By Jon Reid
May 30, 2017 at 3:27 pm ET
Americans view Humana Inc. and Aetna Inc. no less favorably after the industry giants announced their plans to pull out of the Affordable Care Act’s individual exchanges in 2018, according to Morning Consult Brand Intelligence data.
According to thousands of Americans surveyed, Humana and Aetna’s favorability ratings were not negatively impacted by the announcement, even though their exit could mean fewer choices and steeper premiums for some consumers next year. Both insurers cited marketplace instability, as well as expected losses for Obamacare plans they currently offer, as reasons to exit.

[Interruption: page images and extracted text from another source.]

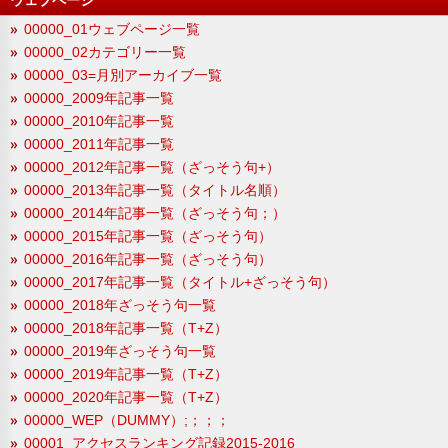
00000_01ウェブページ一覧
00000_02カテゴリー一覧
00000_03=月別アーカイブ一覧
00000_2009年記事一覧
00000_2010年記事一覧
00000_2011年記事一覧
00000_2012年記事一覧（ざっそう句+）
00000_2013年記事一覧（タイトル名順）
00000_2014年記事一覧（ざっそう句；）
00000_2015年記事一覧（ざっそう句）
00000_2016年記事一覧（ざっそう句）
00000_2017年記事一覧（タイトル+ざっそう句）
00000_2018年ざっそう句一覧
00000_2018年記事一覧（T+Z）
00000_2019年ざっそう句一覧
00000_2019年記事一覧（T+Z）
00000_2020年記事一覧（T+Z）
00000_WEP（DUMMY）;；；；
00001_アクセスランキング記録2015-2016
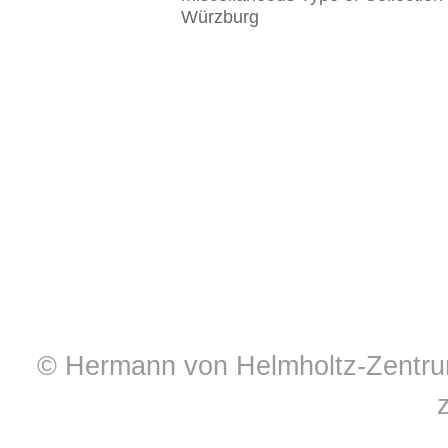
Würzburg
© Hermann von Helmholtz-Zentrum 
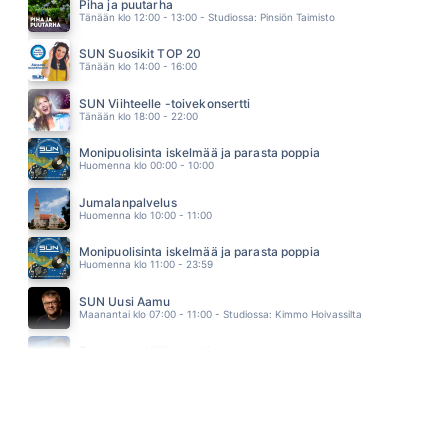
SAMULI EDELMANN & SANI
Piha ja puutarha
04.49
Tänään klo 12:00 - 13:00 - Studiossa: Pinsiön Taimisto
MOI
VAHTERA
SUN Suosikit TOP 20
04.46
Tänään klo 14:00 - 16:00
LIIAN PITKA KATSE
RESSU REDFORD
SUN Viihteelle -toivekonsertti
04.41
Tänään klo 18:00 - 22:00
Monipuolisinta iskelmää ja parasta poppia
Huomenna klo 00:00 - 10:00
Jumalanpalvelus
Huomenna klo 10:00 - 11:00
Monipuolisinta iskelmää ja parasta poppia
Huomenna klo 11:00 - 23:59
SUN Uusi Aamu
Maanantai klo 07:00 - 11:00 - Studiossa: Kimmo Hoivassilta
Tampereenkiäliset uutiset
Maanantai klo 07:30 - 07:35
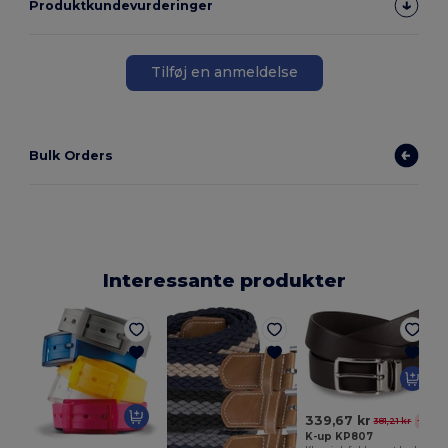
Produktkundevurderinger
Tilføj en anmeldelse
Bulk Orders
Interessante produkter
339,67 kr
381,21 kr
-11%
K-up KP807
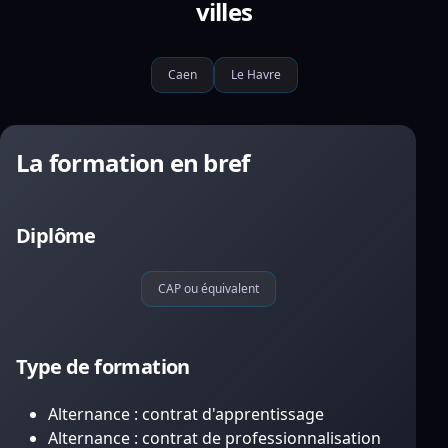
villes
Caen
Le Havre
La formation en bref
Diplôme
CAP ou équivalent
Type de formation
Alternance : contrat d'apprentissage
Alternance : contrat de professionnalisation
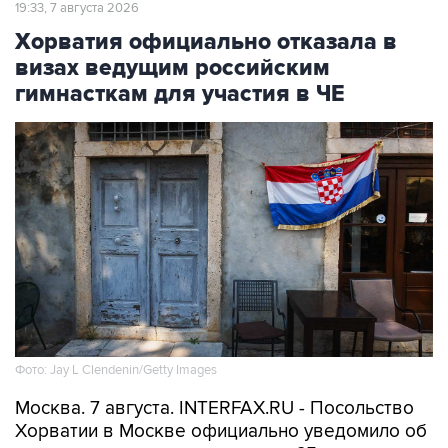
19:33, 7 августа 2026
Хорватия официально отказала в
визах ведущим российским
гимнасткам для участия в ЧЕ
Фото: Jay L Clendenin/Getty Images
Москва. 7 августа. INTERFAX.RU - Посольство
Хорватии в Москве официально уведомило об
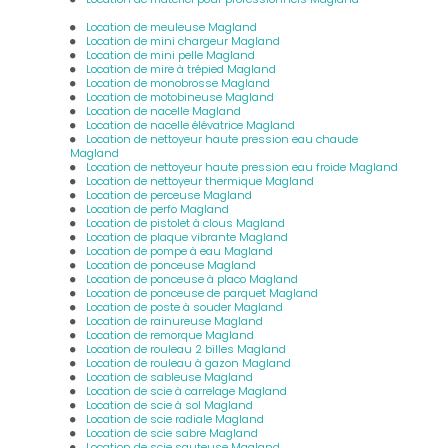
Location de meuleuse Magland
Location de mini chargeur Magland
Location de mini pelle Magland
Location de mire à trépied Magland
Location de monobrosse Magland
Location de motobineuse Magland
Location de nacelle Magland
Location de nacelle élévatrice Magland
Location de nettoyeur haute pression eau chaude
Magland
Location de nettoyeur haute pression eau froide Magland
Location de nettoyeur thermique Magland
Location de perceuse Magland
Location de perfo Magland
Location de pistolet à clous Magland
Location de plaque vibrante Magland
Location de pompe à eau Magland
Location de ponceuse Magland
Location de ponceuse à placo Magland
Location de ponceuse de parquet Magland
Location de poste à souder Magland
Location de rainureuse Magland
Location de remorque Magland
Location de rouleau 2 billes Magland
Location de rouleau à gazon Magland
Location de sableuse Magland
Location de scie à carrelage Magland
Location de scie à sol Magland
Location de scie radiale Magland
Location de scie sabre Magland
Location de scie sauteuse Magland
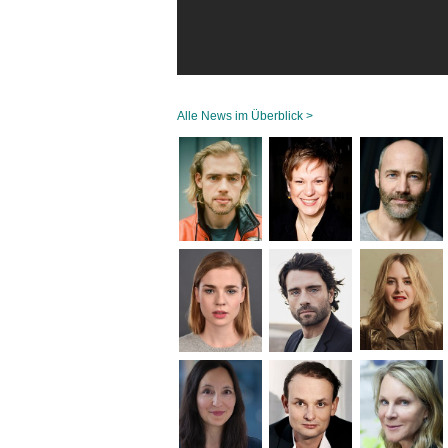
Alle News im Überblick >
Navigation
überspringen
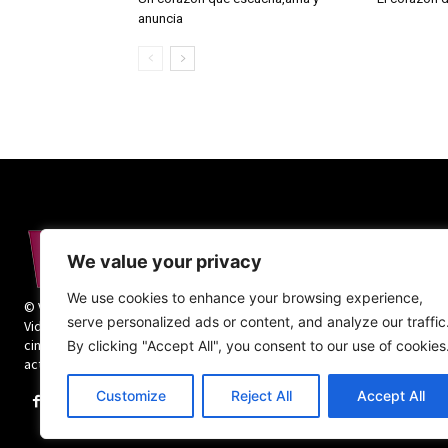
anuncia
We value your privacy
We use cookies to enhance your browsing experience,
© Vida Religiosa. Todos los derechos reservados.
serve personalized ads or content, and analyze our traffic
Vida Religiosa es una revista mensual y además
cinco números monográficos sobre teología y
By clicking "Accept All", you consent to our use of cookies
actualidad de la vida religiosa.
Customize
Reject All
Accept All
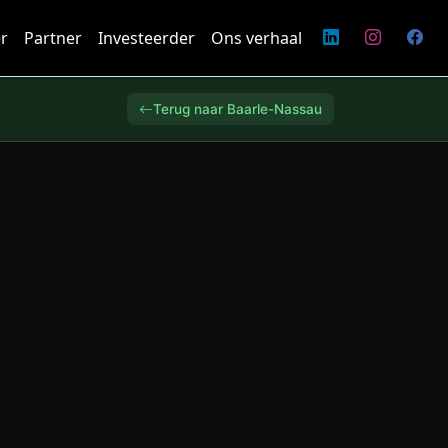
r
Partner
Investeerder
Ons verhaal
Terug naar Baarle-Nassau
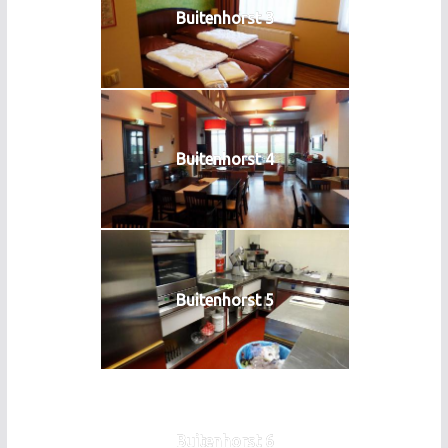
Buitenhorst 3
Buitenhorst 4
Buitenhorst 5
Buitenhorst 6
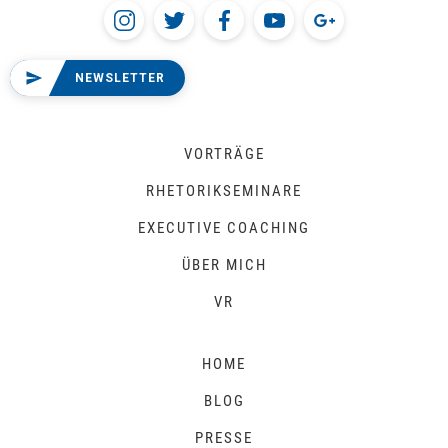
NEWSLETTER
VORTRÄGE
RHETORIKSEMINARE
EXECUTIVE COACHING
ÜBER MICH
VR
HOME
BLOG
PRESSE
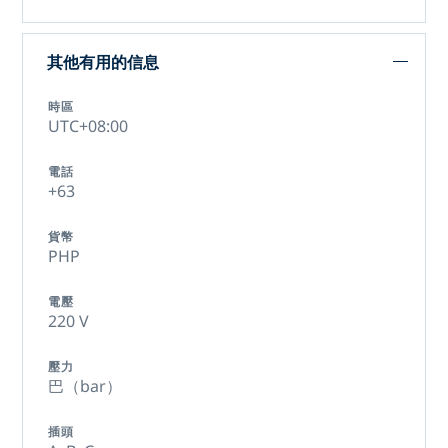
其他有用的信息
時區
UTC+08:00
電話
+63
貨幣
PHP
電壓
220 V
壓力
巴（bar）
插頭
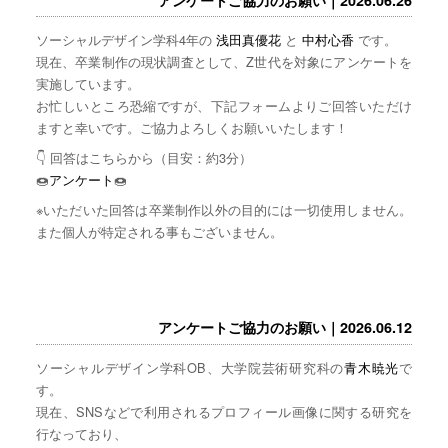
ソーシャルデザイン学科4年の
浅田真優花
と
中村心香
です。
現在、卒業制作の現状調査として、Z世代を対象にアンケートを
実施しています。
お忙しいところ恐縮ですが、下記フォームよりご回答いただけ
ますと幸いです。ご協力よろしくお願いいたします！
👇 回答はこちらから（目安：約3分）
🍩
アンケート
🍩
※いただいた回答は卒業制作以外の目的には一切使用しません。
また個人が特定される事もございません。
アンケートご協力のお願い｜2026.06.12
ソーシャルデザイン学科OB、大学院芸術研究科の
青木暁光
で
す。
現在、SNSなどで利用されるプロフィール画像に関する研究を
行なっており、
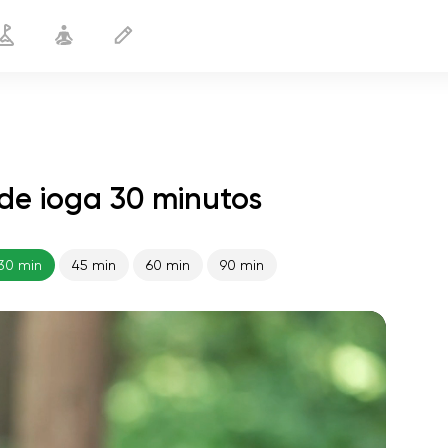
de ioga 30 minutos
Saindo da depressão
30 min
30 min
45 min
60 min
90 min
o voo da alma
01:44
paz interior
01:27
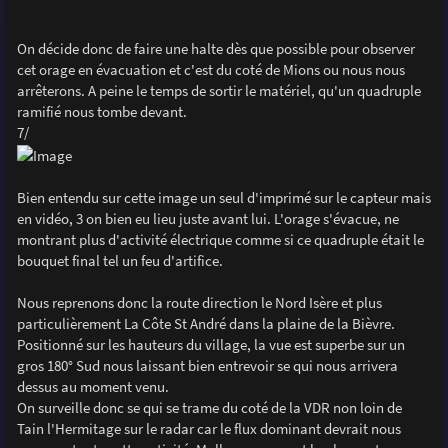
On décide donc de faire une halte dès que possible pour observer
cet orage en évacuation et c'est du coté de Mions ou nous nous
arrêterons. A peine le temps de sortir le matériel, qu'un quadruple
ramifié nous tombe devant.
7/
Bien entendu sur cette image un seul d'imprimé sur le capteur mais
en vidéo, 3 on bien eu lieu juste avant lui. L'orage s'évacue, ne
montrant plus d'activité électrique comme si ce quadruple était le
bouquet final tel un feu d'artifice.
Nous reprenons donc la route direction le Nord Isère et plus
particulièrement La Côte St André dans la plaine de la Bièvre.
Positionné sur les hauteurs du village, la vue est superbe sur un
gros 180° Sud nous laissant bien entrevoir se qui nous arrivera
dessus au moment venu.
On surveille donc se qui se trame du coté de la VDR non loin de
Tain l'Hermitage sur le radar car le flux dominant devrait nous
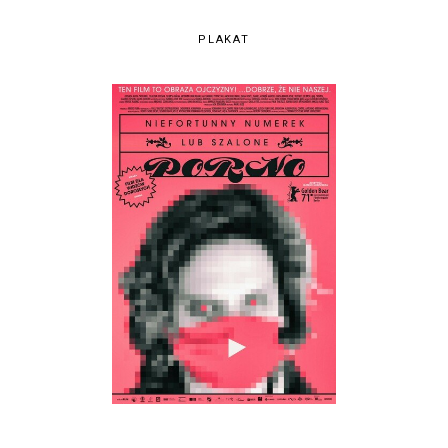
PLAKAT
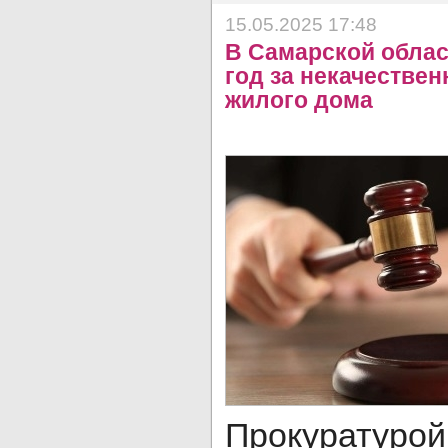
15.05.2025 17:48
В Самарской облас
год за некачестве
жилого дома
Прокуратур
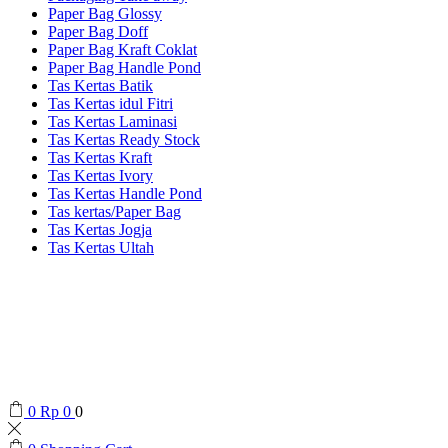
Paper Bag Glossy
Paper Bag Doff
Paper Bag Kraft Coklat
Paper Bag Handle Pond
Tas Kertas Batik
Tas Kertas idul Fitri
Tas Kertas Laminasi
Tas Kertas Ready Stock
Tas Kertas Kraft
Tas Kertas Ivory
Tas Kertas Handle Pond
Tas kertas/Paper Bag
Tas Kertas Jogja
Tas Kertas Ultah
0
Rp
0
0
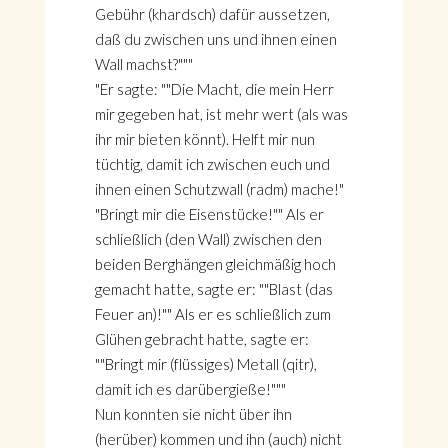
Gebühr (khardsch) dafür aussetzen,
daß du zwischen uns und ihnen einen
Wall machst?"""
"Er sagte: ""Die Macht, die mein Herr
mir gegeben hat, ist mehr wert (als was
ihr mir bieten könnt). Helft mir nun
tüchtig, damit ich zwischen euch und
ihnen einen Schutzwall (radm) mache!"
"Bringt mir die Eisenstücke!"" Als er
schließlich (den Wall) zwischen den
beiden Berghängen gleichmäßig hoch
gemacht hatte, sagte er: ""Blast (das
Feuer an)!"" Als er es schließlich zum
Glühen gebracht hatte, sagte er:
""Bringt mir (flüssiges) Metall (qitr),
damit ich es darübergieße!"""
Nun konnten sie nicht über ihn
(herüber) kommen und ihn (auch) nicht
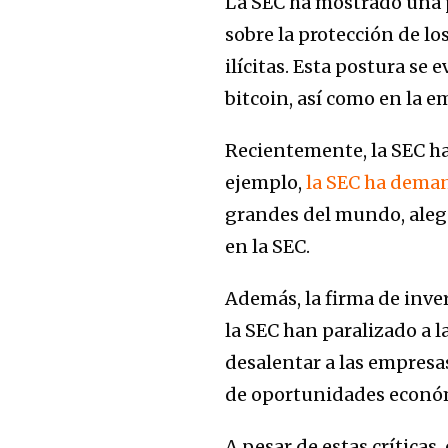
La SEC ha mostrado una 
sobre la protección de los
ilícitas. Esta postura se 
bitcoin, así como en la 
Recientemente, la SEC ha
ejemplo,
la SEC ha dema
grandes del mundo, alega
en la SEC.
Además, la firma de inve
la SEC han paralizado a l
desalentar a las empresa
de oportunidades económ
A pesar de estas críticas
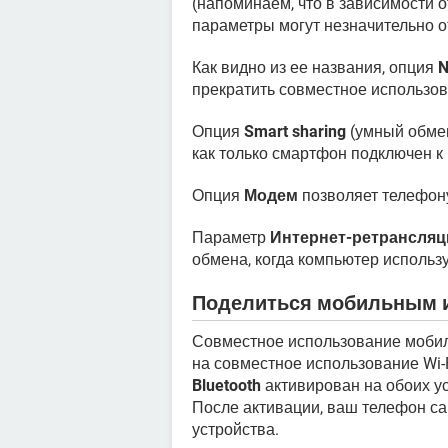
(напоминаем, что в зависимости 
параметры могут незначительно о
Как видно из ее названия, опция
N
прекратить совместное использов
Опция
Smart sharing
(умный обмен
как только смартфон подключен к
Опция
Модем
позволяет телефону
Параметр
Интернет-ретрансляц
обмена, когда компьютер использ
Поделиться мобильным ин
Совместное использование мобил
на совместное использование Wi-F
Bluetooth
активирован на обоих ус
После активации, ваш телефон сам
устройства.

Many insurers — bracing for the possibility the Trump administration may end cost-sharing reduction payments that they are owed under the ACA — are planning steep premium increases next year or have chosen to exit some state exchanges.
But Aetna and Humana are viewed more favorably than several of their major rivals, which still plan to continue offering health plans on the Obamacare exchanges next year, according to surveys of more than 36,000 American adults from October to May.
As of May 30, 41 percent of adults had a favorable view of Humana, and 42 percent of adults viewed Aetna positively. UnitedHealth Group Inc., which has already pulled out of the exchanges for this year, is viewed favorably by 38 percent of Americans.
Furthermore, most Americans did not appear to change their view of Humana or Aetna after the companies announced their plans to exit Obamacare. Humana actually saw its favorability rise from 38 percent on Feb. 14 — the day it announced it was abandoning Obamacare exchanges — to 40 percent a week later. Aetna’s favorability declined 2 points, to 40 percent, seven days after it announced its plans May 10 to pull out of the exchanges in 2018.
Other factors, such as the specific insurer’s profitability and business dealings, are also likely to play a big role in how Americans view the companies. For instance, Aetna and Humana, as well as Anthem Inc. and Cigna Corp., have recently called off merger deals.
Anthem and Cigna, the two major insurers that still plan to offer ACA health plans next year, are viewed less positively than their rivals — though their polling numbers could be impacted by ongoing litigation related to their failed $54 billion merger deal. Anthem is fighting a $1.85 billion breakup fee as part of the voided merger, and has a favorable rating of 30 percent. Cigna’s favorability sits at 35 percent.